_About this task_
Without its pictures, the listing below is to be transcribed exactly.

━━ Data to process

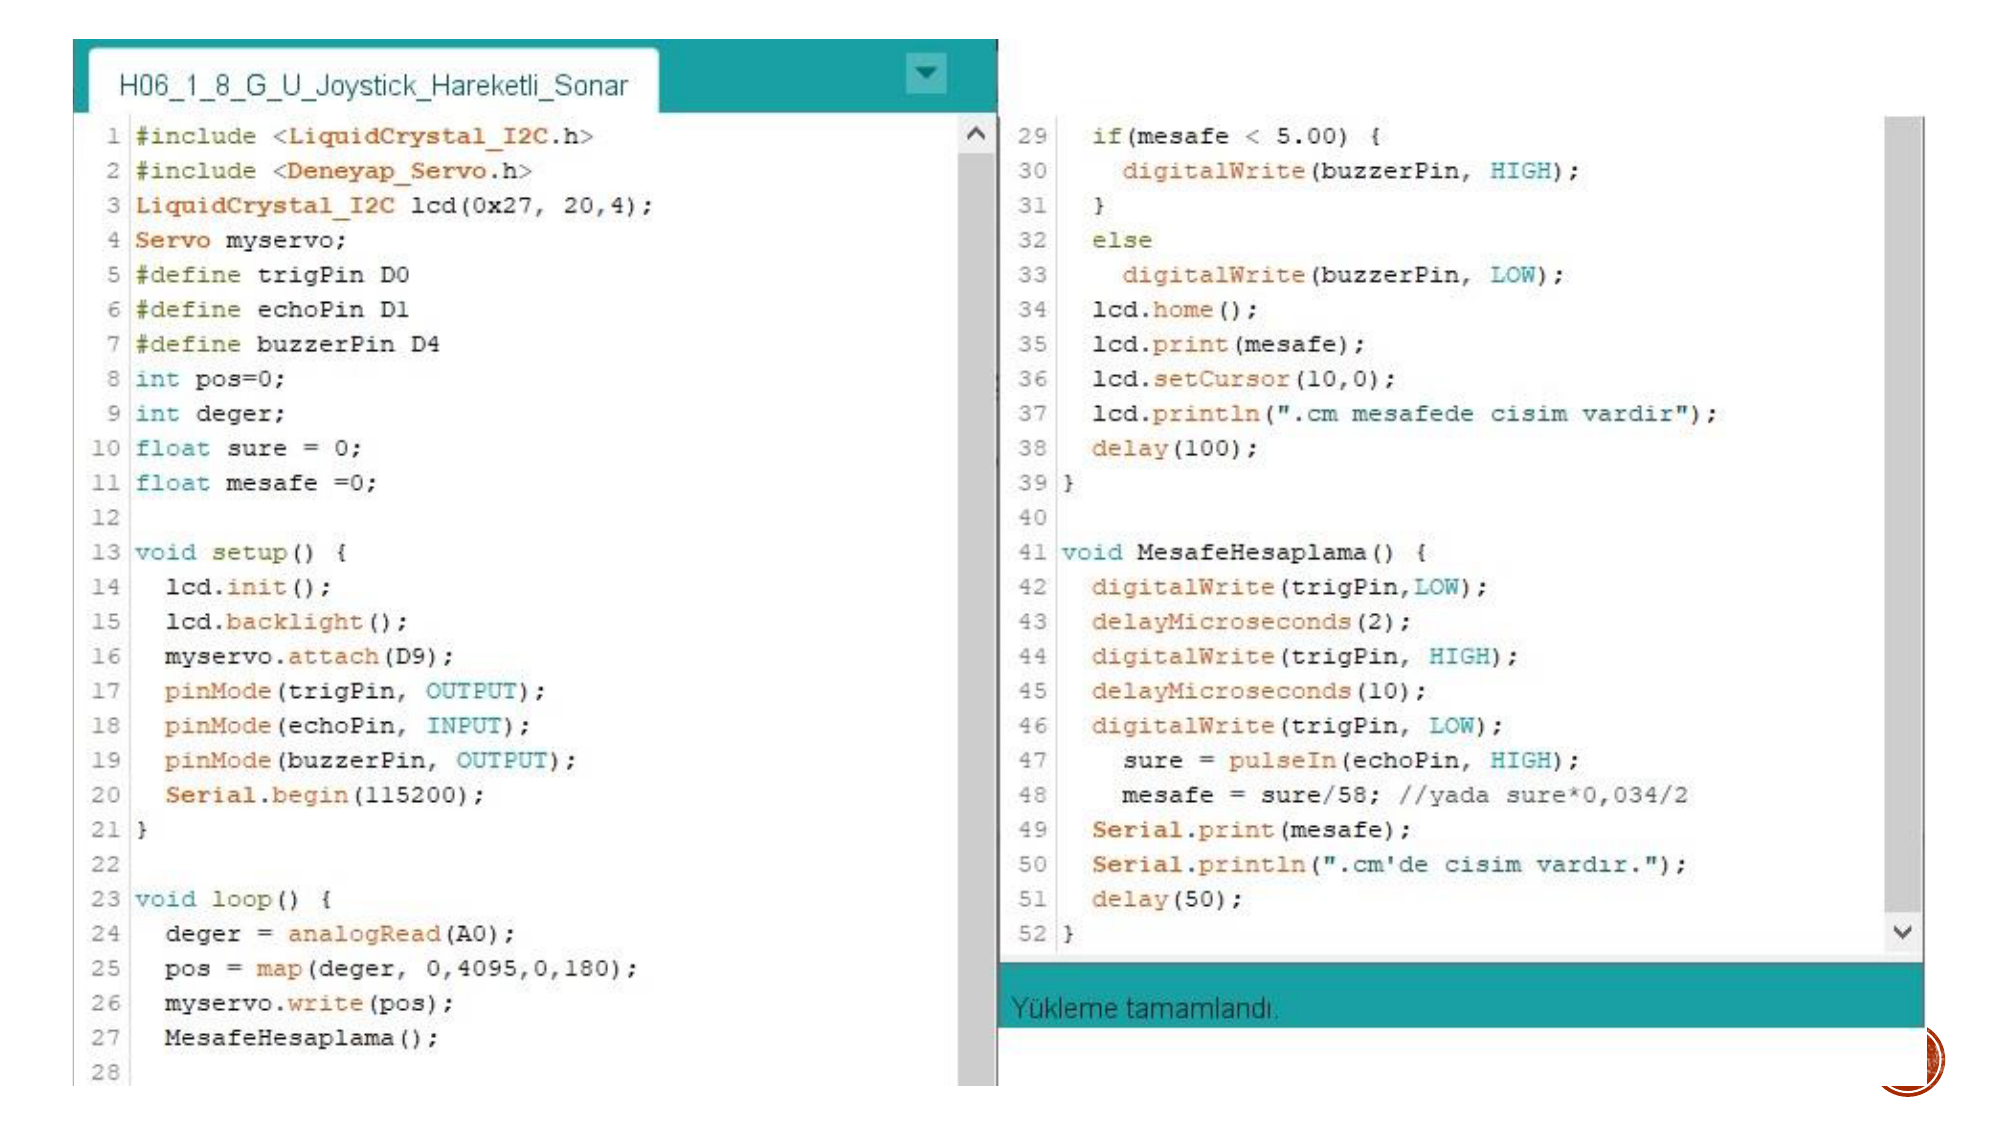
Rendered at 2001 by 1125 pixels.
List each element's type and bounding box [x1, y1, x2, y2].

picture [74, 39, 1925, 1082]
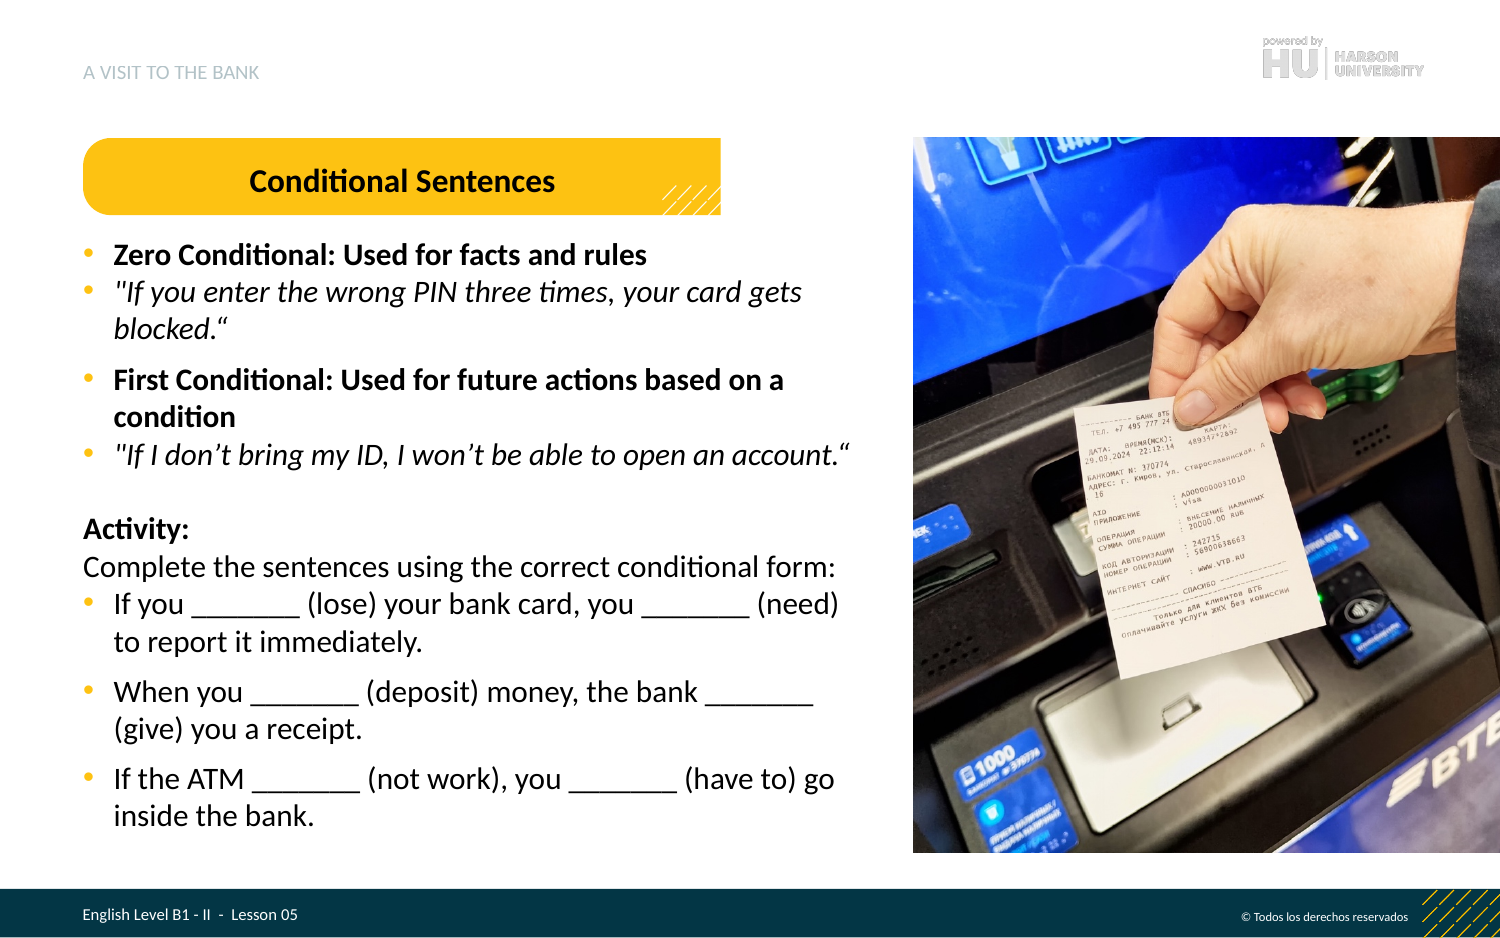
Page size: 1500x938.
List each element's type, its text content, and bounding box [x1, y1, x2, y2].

━━━━

_Written response_
Rendered at 2001 by 1125 pixels.
List each element's type and bounding box [x1, y1, x2, y2].

picture [74, 39, 1925, 1082]
Page size: 1500x938.
List each element's type, its text content, and bounding box [x1, y1, x2, y2].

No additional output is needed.